For the second straight year, an annual Gallup poll has found that a plurality of Americans believe gold is the single safest long term investment option. Safer than savings accounts. Safer than real estate. Safer than stocks.
A full 28 percent of adults ranked gold as their top choice, down from 34 percent last year, a drop just outside the five point margin of error. It was most popular among older Americans, those without a college a degree, and individuals who earned between $30,000 and $75,000 a year.
Unfortunately, Gallup doesn't ask its survey participants why they have such faith in gold, so we can only speculate about their reasons. Maybe Glenn Beck really did convince a vast swath of the country to stock up on bullion to prepare for the dollar's impending collapse. Maybe, after years of economic turbulence, gold just sounds safe. But to me, the more interesting question isn't about people's motivations. It's whether their intuition is on target.
First, a stipulation: These days, there is no safest asset, other than maybe an inflation protected Treasury bond. So in a sense, there is no right answer to this question. But we can look at Gold's past performance, and the factors that might influence its future returns, to see if it's at least a reasonable answer.
For the past thirty years, whether you made any money investing on gold has depended greatly on when you decided to buy it. In that respect, it's been like any other asset. The graph below charts the price per ounce in dollars since 1970. Currently, Gold is selling at $1,649 per ounce, down from a nominal peak of $1,895 last September. And as Bloomberg pointed out back in 2009, people who invested in gold at it's last peak, in 1980, would have gotten a better return on an interest-bearing checking account. But if you bought gold at the low, low price of $277 in 2000, you've done fabulously, earning a 495 percent return. If you'd parked your money in an S&P 500 Index fund, you'd just about have broken even.
So fine. Gold's price rises and falls. But why? Gold's fervent devotees like to think of it as a hedge against inflation. They believe that when the government starts the printing presses, and the dollar starts losing value, investors will fly to what's tried and true. And indeed, when the greenback depreciates, gold's dollar value does rise. But so does the price of any commodity traded on an international market. Buying wheat or copper would have the same effect. Others consider gold a safe haven asset, meaning that when the markets are in turmoil, gold is the option of last resort. The problem with this approach is that the dollar is also considered a safe haven asset. That's why, even as our markets seemed to be collapsing during the financial crisis, its worth jumped. So problems in the world economy, or even the U.S. economy, can also bring down the price of bullion.

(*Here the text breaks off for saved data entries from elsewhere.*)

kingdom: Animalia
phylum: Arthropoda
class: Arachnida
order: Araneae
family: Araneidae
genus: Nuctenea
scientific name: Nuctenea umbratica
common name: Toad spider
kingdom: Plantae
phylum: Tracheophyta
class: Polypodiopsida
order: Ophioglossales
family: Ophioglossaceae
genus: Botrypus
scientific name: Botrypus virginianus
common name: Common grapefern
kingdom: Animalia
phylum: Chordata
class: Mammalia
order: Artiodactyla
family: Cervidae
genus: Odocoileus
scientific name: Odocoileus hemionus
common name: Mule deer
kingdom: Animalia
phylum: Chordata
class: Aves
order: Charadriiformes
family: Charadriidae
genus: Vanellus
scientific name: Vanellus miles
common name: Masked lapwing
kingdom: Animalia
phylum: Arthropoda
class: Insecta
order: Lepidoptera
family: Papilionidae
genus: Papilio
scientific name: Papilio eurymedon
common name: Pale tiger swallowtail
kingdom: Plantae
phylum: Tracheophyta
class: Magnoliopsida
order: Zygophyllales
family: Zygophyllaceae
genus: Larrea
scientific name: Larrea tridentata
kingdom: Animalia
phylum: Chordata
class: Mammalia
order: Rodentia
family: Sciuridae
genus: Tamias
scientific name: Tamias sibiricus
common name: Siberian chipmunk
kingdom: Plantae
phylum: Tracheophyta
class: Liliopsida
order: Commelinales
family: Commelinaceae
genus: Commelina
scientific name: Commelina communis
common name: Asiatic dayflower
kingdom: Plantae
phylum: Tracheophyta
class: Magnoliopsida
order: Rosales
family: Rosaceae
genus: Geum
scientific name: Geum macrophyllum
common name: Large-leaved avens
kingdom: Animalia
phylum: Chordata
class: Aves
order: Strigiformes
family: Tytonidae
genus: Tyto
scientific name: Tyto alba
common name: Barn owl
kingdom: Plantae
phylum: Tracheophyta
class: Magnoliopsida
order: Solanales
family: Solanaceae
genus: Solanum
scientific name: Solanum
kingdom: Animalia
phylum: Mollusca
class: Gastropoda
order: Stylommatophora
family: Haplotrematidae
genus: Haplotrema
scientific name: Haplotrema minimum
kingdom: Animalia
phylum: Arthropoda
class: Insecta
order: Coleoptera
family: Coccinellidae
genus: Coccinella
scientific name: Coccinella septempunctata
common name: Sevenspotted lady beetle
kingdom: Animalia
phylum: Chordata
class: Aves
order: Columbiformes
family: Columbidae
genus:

Around the time gold was peaking last year, New York Times columnist Paul Krugman offered up another interpretation of its price swings. Although he'd probably bristle at this, his theory is another variation on the safe haven school of thought. Here's the one-sentence version: When nothing else is going to pay much, people buy gold. Gold is only valuable to investors when a) they believe its going to rise and b) when the return offered by other investments will be lower. When interest rates are high, the appeal of gold is relatively low. When interest rates drop, and assets like treasury bonds pay less, gold turns into a better option. Over the past decade, real interest rates the federal funds rate minus inflation have been fairly low. Today, yields on 10-year Treasuries are actually negative. All this means investors don't have much to lose, and possibly a lot to gain, by piling into gold especially if they think other speculators will stampede towards it because of inflation fears.
There's another factor that we Americans tend to forget about: Worldwide demand. Gold, after all, is actually used to make things, namely jewelry and electronics. According to the World Gold Council, an industry trade association, more than half of in the past five years has been for jewelry. About two-thirds of that market is in East Asia, India, and the Middle East. In the last couple of years, demand has boomed in India and China, which both also have growing investor classes. That growth is captured in the chart below.
So are all those gold bugs right are wrong? Again, it's hard to say. Interest rates. Global growth. The performance of other assets. The expectations of frighty investors. All of these factors play into the price of gold, and they're hard to predict. If you believe U.S. interest rates are going to stay low as the economy stumbles along, and that Asia's markets are going to keep growing, the shiny stuff might not be a bad long term investment. On the other hand, if you believe that the U.S. economy will heal in the next couple years, causing interest rates to rise, then perhaps your money is better off elsewhere. So the question really is: will we be better off in four years than we are today?